Task objective: Retrieve each line that contains the word "source" from the entries below.

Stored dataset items

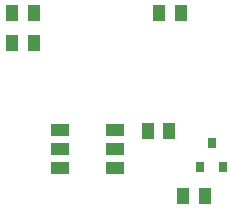
<source format=gtp>
G04*
G04 #@! TF.GenerationSoftware,Altium Limited,CircuitMaker,2.2.0 (2.2.0.5)*
G04*
G04 Layer_Color=7318015*
%FSLAX25Y25*%
%MOIN*%
G70*
G04*
G04 #@! TF.SameCoordinates,81B0039B-3CC0-4BB0-BBFD-AD45440123D6*
G04*
G04*
G04 #@! TF.FilePolarity,Positive*
G04*
G01*
G75*
%ADD13R,0.04134X0.05709*%
%ADD14R,0.03150X0.03543*%
%ADD15R,0.05905X0.03937*%
D13*
X246358Y163386D02*
D03*
X253642D02*
D03*
X234547Y185039D02*
D03*
X241831D02*
D03*
X245768Y224410D02*
D03*
X238484D02*
D03*
X196555D02*
D03*
X189272D02*
D03*
Y214567D02*
D03*
X196555D02*
D03*
D14*
X252165Y173228D02*
D03*
X259646D02*
D03*
X255906Y181102D02*
D03*
D15*
X205512Y172835D02*
D03*
Y179134D02*
D03*
Y185433D02*
D03*
X223622D02*
D03*
Y179134D02*
D03*
Y172835D02*
D03*
M02*

</source>
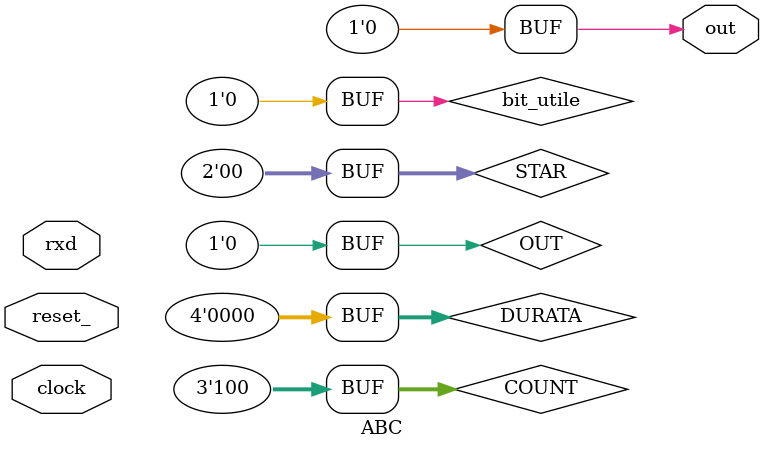
<source format=v>
module ABC(
    out, rxd, clock, reset_
);
    input clock, reset_;
    input rxd;
    output out;
    
    reg [3:0] DURATA;
    reg [3:0] BUFFER;
    reg [2:0] COUNT;
    
    reg OUT;
    assign out=OUT;
    
    reg [1:0] STAR; 
    localparam 
        S0=0,
        S1=1,
        S2=2,
        S3=3;

    // Come evidenziato nel testo, il bit DURATA[3] coincide con il bit utile
    wire bit_utile; 
    assign bit_utile = DURATA[3];

    always @(reset_==0) 
        begin 
            OUT <= 0;
            DURATA <= 0;
            COUNT <= 4;
            STAR <= S0;
        end

    always @(posedge clock) if (reset_==1) #3
        casex(STAR)
            S0:
                begin 
                    OUT <= 0;
                    DURATA <= DURATA + rxd;
                    STAR <= (rxd==0) ? S0 : S1;
                end
            S1:
                begin 
                    DURATA <= DURATA + rxd;
                    STAR <= (rxd==1) ? S1 : S2; 
                end
            S2:
                begin 
                    BUFFER <= {bit_utile, BUFFER[3:1]};
                    COUNT <= COUNT-1; 
                    DURATA <= 0; 
                    STAR <= (COUNT==1) ? S3 : S0; 
                end
            S3:
                begin 
                    OUT <= (BUFFER[3:2] == BUFFER[1:0]) ? 1 : 0; 
                    COUNT <= 4;
                    STAR <= S0; 
                end
        endcase

endmodule

</source>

Solution to the exercise:
<source format=gtp>
</source>
<source format=v>
</source>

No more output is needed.